Fawn

by Viola Wang

 

     The air was so crisp, it burned my lungs going down. The shifting mountains, waylaid by dense greenery, passed me by as I drove deeper into the wilderness.

     My mind was preoccupied with the thought of her.

     The sun should have been brighter, I thought. It should have mocked me more.

     The windows were rolled down, and the concrete road rushed under the tires as I went fast as I dared. Passing another car was rare, the sight of them making something clench in my stomach.

     How I had come to hate the sight of other people, I didn’t know.

     The radio had gone silent since I entered the mountains, no signal to be found. In this deep, the only sounds were the roar of the engine and the wind cutting through the window, echoing the scream building in the back of my throat. It had been there for a long, long time, awaiting what would not come. It had made its home there. My hands squeezed at the leather of the steering wheel. I kept my eyes ahead.

     I arrived at the camping grounds just before night fell.

 

         *      *.     *

     “You doing alright, Miss?” The bearded man squinted at me from under his eyebrows. “You’ve got everything?”

     “Yes, I’m sure I’m fine.” I handed him the money, and received a little plastic square, forty-three written on it. The fluorescents of the registration cabin hurt my eyes.

     He shrugged. “Well, if you need anything, feel free to come by and ask. It's no problem at all. We’ve gotta stick together out here.”

     “It’s been a long drive up here,” I said. A few months ago, I would have loved to stay and chat, meeting people that made up the world.

     My smile probably looked as brittle as I felt, because he handed me the map and a friendly smile. I wanted him to stop.

     “Of course, of course, you best be off to bed. Be careful out there. If you hear something in the night, it's probably just a deer. We’ve got a bunch of those out here.”

     “Thank you.”

     I got back into my car, and headed down the dirt road, light leaching from the sky, replaced by the gloom that heralds true night. There were no lights out here. The way was narrow, branching off into little cleared plots of land. I could hear people laughing, smell the smoke of their campfires through the trees.

     I rolled up my car window.

     The dirt road went on as I crawled through the forest at a snail's pace, the narrowing of my field of view forcing me to turn on the headlights, casting an unnatural brightness up ahead.

     I turned at the only bend in the road, car rolling to a stop at a clear plot, carpeted in wet grass. There was nothing but a picnic bench chained to the ground.

     I got out of the car.

     The damp of the grass wet my calves and soaked through my shoes. The silence was absolute. It was now dark enough that if I looked up, I knew I would see the stars.

     I slept in my car that night.

 

         *      *.     *

     I remember the day, the day it had all disappeared. I was walking down the street with Tristan, hand-in-hand, so in love it made me sick to remember. I was pointing at the cute little socks in the window, patterned with little duckies.

     “Tristan, aren’t they adorable?” 

     I marvelled how they wouldn’t even fit on my hand. Then fire ripped through my abdomen.

     After that, there wasn’t a lot I remembered.

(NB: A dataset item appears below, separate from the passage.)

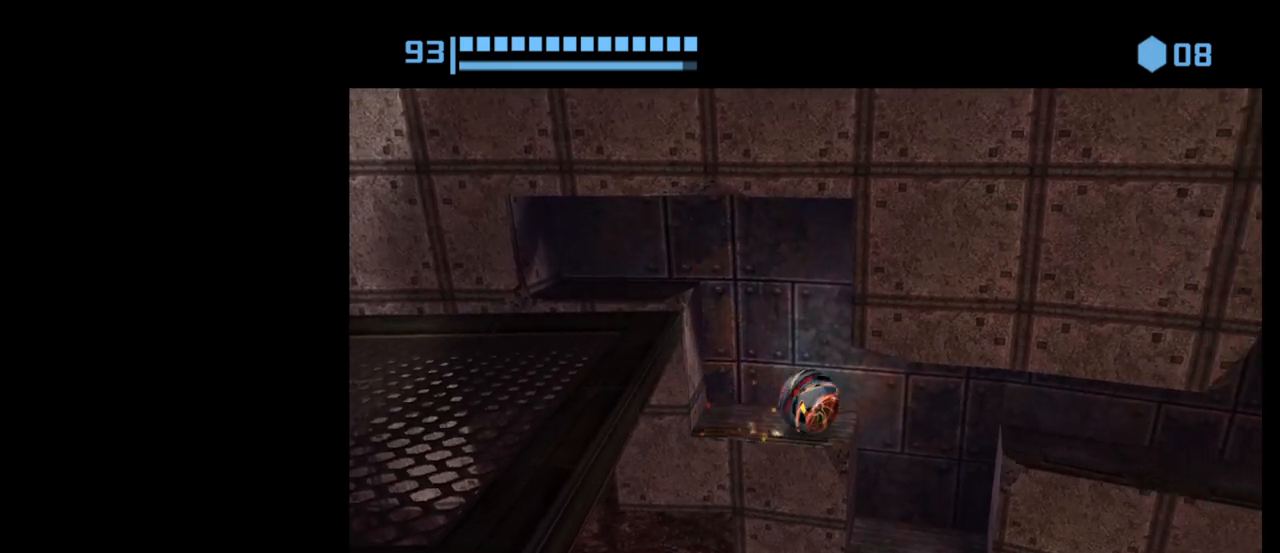
{"dt_ms": 500, "buttons": ["B"], "left_stick": "left", "events": [[200, "left_stick", "center"], [500, "left_stick", "left"]]}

     I remembered screaming.

     I remembered the hot blood running down my legs, the deadness in me where my heart still beat but hers did not, not anymore.

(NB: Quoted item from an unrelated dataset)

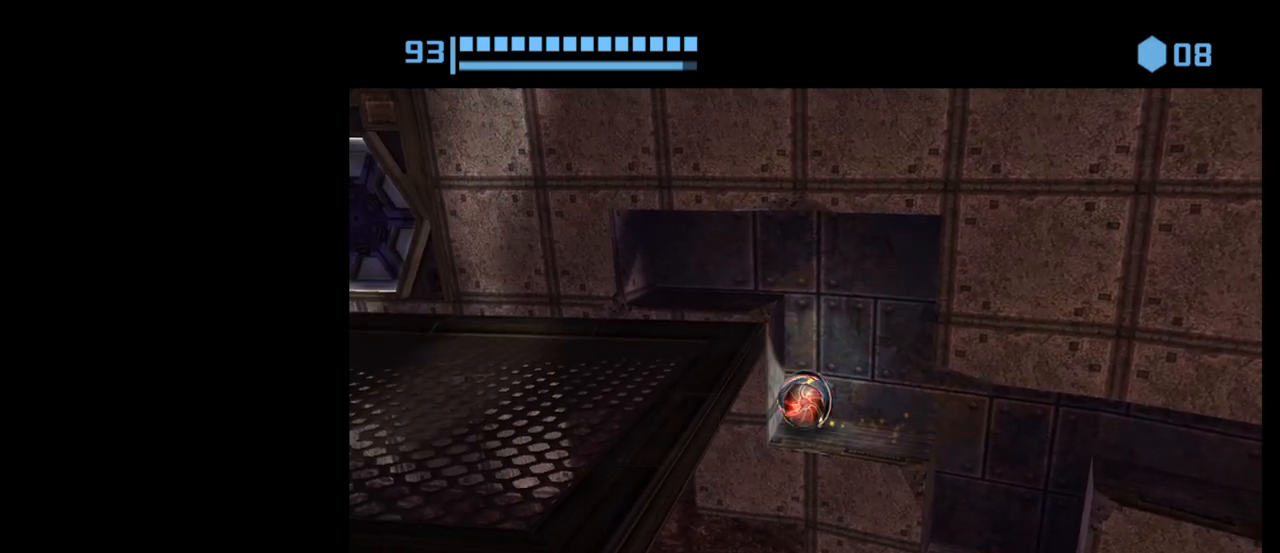
{"dt_ms": 500, "buttons": ["B"], "left_stick": "center", "events": [[17, "B", "up"], [100, "B", "down"], [450, "left_stick", "center"]]}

     I remembered sinking to the floor, groaning and clutching at my stomach, as if I could cradle her back into being.

     I don’t remember the ambulance ride.

     I remembered Tristan’s hand in mine when the doctor told me she was gone.

     I remembered the doctor’s funny little bow tie.

     I remembered thinking how funny all of it was, that a soul could just slip away like that; that my love and Tristan’s love, the love of my mother and father—her grandparents, and the love of my sister who was so excited to be an aunt, couldn’t keep her here.

     I remembered bleeding out her body in increments.   

     Tristan and I fought. He told me it wasn’t my fault—he didn’t blame me. But I could see it in his eyes, how he wouldn’t look at me. I blamed myself. He tried to comfort me. He made the calls to my parents, my sister. I sat in the house, in the dark. I was cold to him and I hated him, for something he couldn’t do. I pushed him away. I treated him like a stranger would.

     Maybe I blamed him, too.

     And then I needed to get away. I needed out of my house, of the house with a nursery and a sturdy little crib Tristan’s grandfather had made. I left a note saying I wouldn’t be back for a week.

     I thought I craved the wild. I hoped it would heal me.

 

         *      *.     *

     The next day I managed to get the tent built. I was sorely in need of a bath, but I didn’t want the people at the public bathing areas to see me. Didn’t want them to see the sagging of my belly, the loose skin that used to be stretched taut.

     I trekked into the woods. There was a stream nearby. I saw it on the map, too far for anyone to make the effort.

     Just as I began to feel lost, there it was: deep and almost blue. I shrugged off my clothes, shivering nude in the dappling sun. Wind whipped through my hair.

     The first foray into the stream sent needles shrieking through my skin, the cold so complete that by the time I was standing in it, my lower half had gone numb. My toenails scraped at the pebbles on the bottom, touching the slipperiness of the moss. I trailed my fingers through the water, watching the ripples and feeling the giddy self-consciousness of a child. I dunked my head under the water and all sounds disappeared, leaving me in the muffled underwater.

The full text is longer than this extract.